:: AIM OF THE TASK ::
Please repeat, word for word, the stretch of the seller representations excerpt from "Seller (a) is" through "ability to consummate the transactions contemplated hereby.".

:: EXTRACT ::

# # # #

Seller (a) is a limited liability company duly organized, validly existing and in good standing under the Laws of the State of Delaware, (b) has the requisite limited liability company power and authority to carry on its business as it is currently being conducted and to own, operate and hold under lease its assets and properties as, and in the places where, such assets and properties are currently owned, operated or held, and (c) is duly qualified or licensed to transact business as a foreign entity, and is in good standing, in each jurisdiction in which it conducts business, except where the failure to be so qualified would not reasonably be expected to have a material adverse effect on its ability to consummate the transactions contemplated hereby.
Section 3.2 Authorization; Enforceability.
Seller has the requisite power and authority to execute and deliver, and to perform its obligations under, this Agreement (including the consummation of the transactions contemplated hereby) and the other documents and instruments required hereby to which Seller is a party. The execution, delivery and performance by Seller of this Agreement and the consummation of the transactions contemplated hereby have been duly and validly authorized by all necessary limited liability company action on behalf of Seller, and no other limited liability company action or proceedings on the part of Seller are necessary to authorize the execution, delivery and performance by Seller of this Agreement or to consummate the transactions contemplated hereby. This Agreement has been duly executed and delivered by Seller and is, and the other documents and instruments required hereby to which Seller is a party will be, when executed and delivered by Seller, the valid and binding obligation of Seller, enforceable against Seller in accordance with their respective terms, except as such enforceability may be limited by (a) bankruptcy, insolvency, reorganization, moratorium, fraudulent conveyance or other Laws affecting the rights of creditors generally and (b) principles of equity, whether considered at law or in equity.

# # # #

[Extracted data entries]
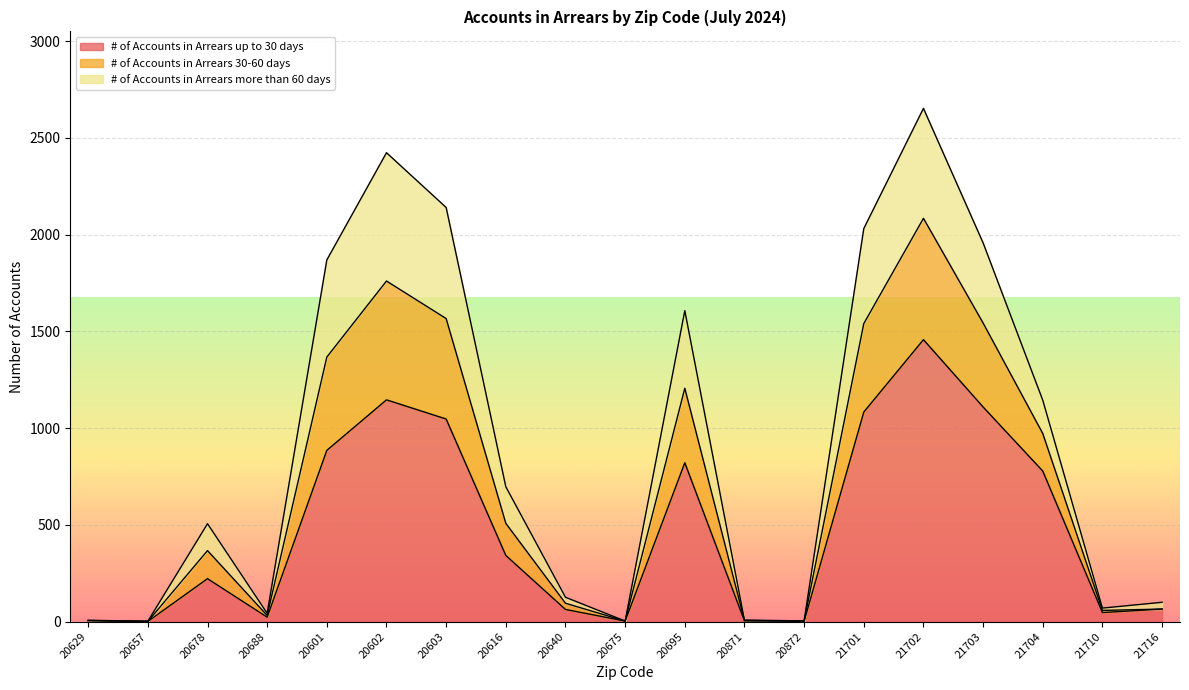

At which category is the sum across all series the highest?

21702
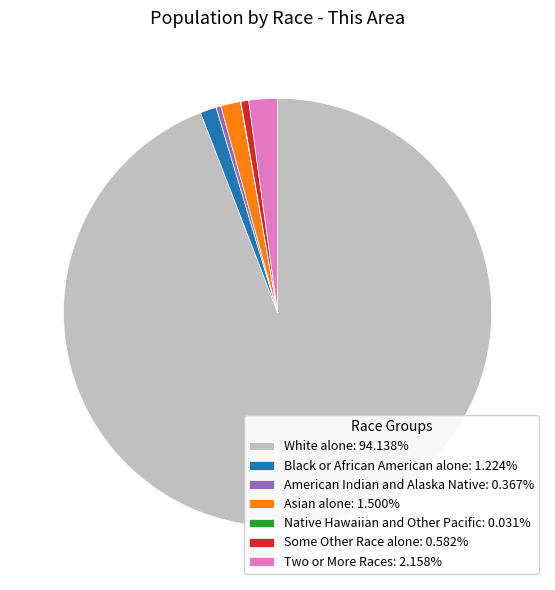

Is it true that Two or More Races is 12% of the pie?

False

# # # #

:: WRITTEN REPLY ::
Seller (a) is a limited liability company duly organized, validly existing and in good standing under the Laws of the State of Delaware, (b) has the requisite limited liability company power and authority to carry on its business as it is currently being conducted and to own, operate and hold under lease its assets and properties as, and in the places where, such assets and properties are currently owned, operated or held, and (c) is duly qualified or licensed to transact business as a foreign entity, and is in good standing, in each jurisdiction in which it conducts business, except where the failure to be so qualified would not reasonably be expected to have a material adverse effect on its ability to consummate the transactions contemplated hereby.